4. Adjudication Method for the Test Set

This information is not provided. The comparison was against "previously generated molecular characterization data," implying a direct comparison rather than an adjudication process between human readers/interpreters within the scope of the device's performance evaluation.

5. If a Multi-Reader Multi-Case (MRMC) Comparative Effectiveness Study Was Done, and the Effect Size

No, an MRMC comparative effectiveness study, as typically understood for human readers, was not performed. This study focuses on the in vitro diagnostic device's ability to detect ESBLs by comparing its results to a ground truth (molecular characterization data), not on how human readers perform with or without AI assistance.

6. If a Standalone (i.e., algorithm only without human-in-the-loop performance) Was Done

Yes, this study represents a standalone performance evaluation of the MicroScan® Dried Gram Negative MIC/Combo Panels. The device itself (the panel and its interpretation via instrument) is being evaluated for its ability to detect ESBLs, independent of human interpretation or assistance beyond the standard operation of the instrument.

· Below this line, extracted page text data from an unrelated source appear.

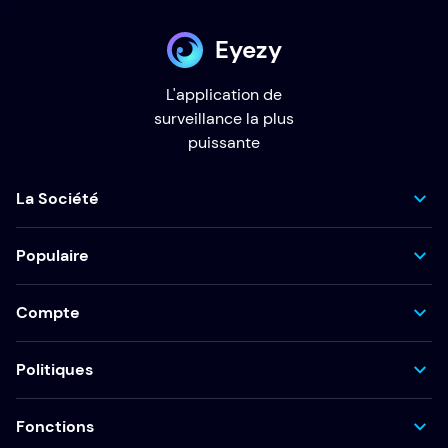
Eyezy
L'application de
surveillance la plus
puissante
La Société
Populaire
Compte
Politiques
Fonctions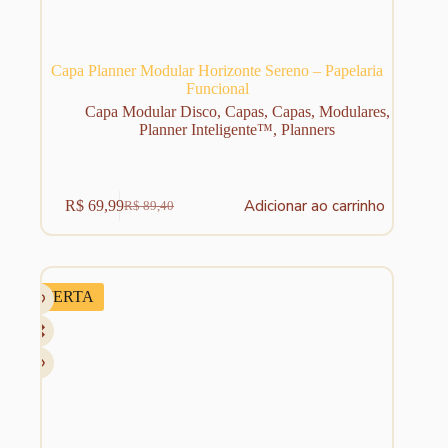
Capa Planner Modular Horizonte Sereno – Papelaria
Funcional
Capa Modular Disco
,
Capas
,
Capas
,
Modulares
,
Planner Inteligente™
,
Planners
Adicionar ao carrinho
R$
69,99
R$
89,40
O
O
preço
preço
original
atual
era:
é:
R$ 89,40.
R$ 69,99.
OFERTA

7. The Type of Ground Truth Used

The ground truth used was molecular characterization data. The document states, "...comparing the panel susceptibility results against previously generated molecular characterization data." This suggests genetic or biochemical testing to definitively identify ESBL-producing strains.

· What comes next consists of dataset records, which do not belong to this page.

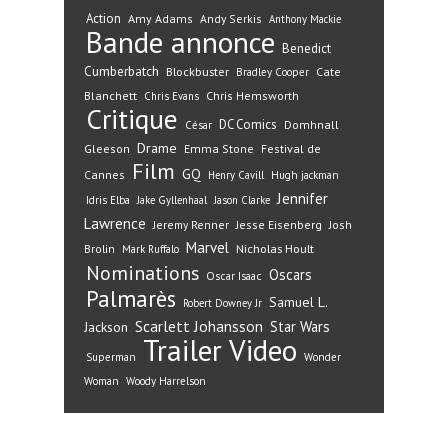
Action
Amy Adams
Andy Serkis
Anthony Mackie
Bande annonce
Benedict
Cumberbatch
Blockbuster
Cate
Bradley Cooper
Blanchett
Chris Hemsworth
Chris Evans
Critique
DC Comics
Domhnall
César
Drame
Gleeson
Emma Stone
Festival de
Film
GQ
Cannes
Henry Cavill
Hugh jackman
Jennifer
Idris Elba
Jake Gyllenhaal
Jason Clarke
Lawrence
Jeremy Renner
Jesse Eisenberg
Josh
Marvel
Nicholas Hoult
Brolin
Mark Ruffalo
Nominations
Oscars
Oscar Isaac
Palmarès
Samuel L.
Robert Downey Jr
Scarlett Johansson
Star Wars
Jackson
Trailer
Video
Superman
Wonder
Woman
Woody Harrelson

8. The Sample Size for the Training Set

The document does not mention a separate "training set" or detail for algorithm development or machine learning. The study focuses on evaluating the performance of existing panels for a new indication for use. Therefore, no sample size for an algorithm training set is applicable or provided.

9. How the Ground Truth for the Training Set Was Established

Since no training set for an algorithm is discussed, this information is not applicable. The "previously generated molecular characterization data" served as the reference standard for the test set evaluation.

§ 866.1640 Antimicrobial susceptibility test powder.

(a)
Identification. An antimicrobial susceptibility test powder is a device that consists of an antimicrobial drug powder packaged in vials in specified amounts and intended for use in clinical laboratories for determining in vitro susceptibility of bacterial pathogens to these therapeutic agents. Test results are used to determine the antimicrobial agent of choice in the treatment of bacterial diseases.(b)
Classification. Class II (performance standards).